Excerpts from a dataset:
Content starts

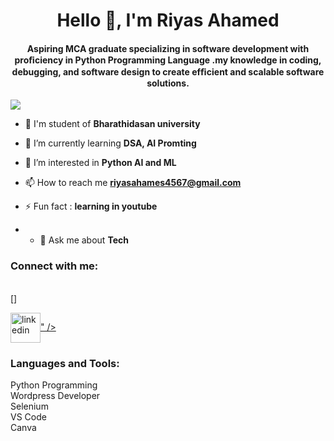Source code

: <h1 align="center">Hello 👋, I'm Riyas Ahamed</h1>
<h4 align="center">Aspiring MCA graduate specializing in software development with proﬁciency in Python Programming Language .my knowledge in coding, debugging, and software design to create efﬁcient and scalable software solutions.</h4>

<p align="left"> <img src="https://komarev.com/ghpvc/?username=ZeolousVenom-jr&label=Profile%20views&color=0e75b6&style=flat" /> </p>

- 🔭 I'm student of **Bharathidasan university**

- 🌱 I’m currently learning **DSA, AI Promting**

- 🤝 I’m interested in **Python AI and ML**

- 📫 How to reach me **riyasahames4567@gmail.com**

- ⚡ Fun fact : **learning in youtube**

- - 💬 Ask me about **Tech**

<h3 align="left">Connect with me:</h3>
<br />[]
<p align="left">
<a href="https://www.linkedin.com/in/riyas-ahamed-a87091317/" target="blank"><img align="center" <img width="48" height="48" src="https://img.icons8.com/fluency/48/linkedin.png" alt="linkedin"/>" /></a>

<h3 align="left">Languages and Tools:</h3>
<p align="left"> Python Programming <br> Wordpress Developer <br> Selenium <br> VS Code <br> Canva</p>



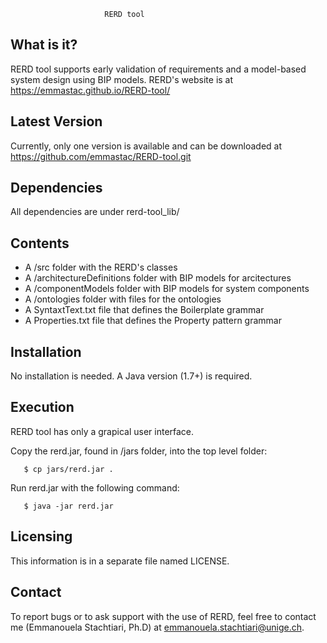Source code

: 
                         RERD tool

 
What is it?
-----------

RERD tool supports early validation of requirements and a model-based system design using BIP models. RERD's website is at https://emmastac.github.io/RERD-tool/


Latest Version
------------------

Currently, only one version is available and can be downloaded at https://github.com/emmastac/RERD-tool.git

Dependencies
--------------
All dependencies are under rerd-tool_lib/


Contents
-----------

  - A /src folder with the RERD's classes
  - A /architectureDefinitions folder with BIP models for arcitectures
  - A /componentModels folder with BIP models for system components
  - A /ontologies folder with files for the ontologies 
  - A SyntaxtText.txt file that defines the Boilerplate grammar
  - A Properties.txt file that defines the Property pattern grammar
  
Installation
------------

No installation is needed. A Java version (1.7+) is required. 

Execution
------------

RERD tool has only a grapical user interface.

Copy the rerd.jar, found in /jars folder, into the top level folder:

	   $ cp jars/rerd.jar .

Run rerd.jar with the following command:

	   $ java -jar rerd.jar
     
Licensing
---------

This information is in a separate file named LICENSE.

Contact
--------

To report bugs or to ask support with the use of RERD, feel free to contact me (Emmanouela Stachtiari, Ph.D) at emmanouela.stachtiari@unige.ch.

Content ends

# Instruction:
Among the records above, which lines hold the word "learning"? Copy each one.

# Task solution:
- 🌱 I’m currently learning **DSA, AI Promting**
- ⚡ Fun fact : **learning in youtube**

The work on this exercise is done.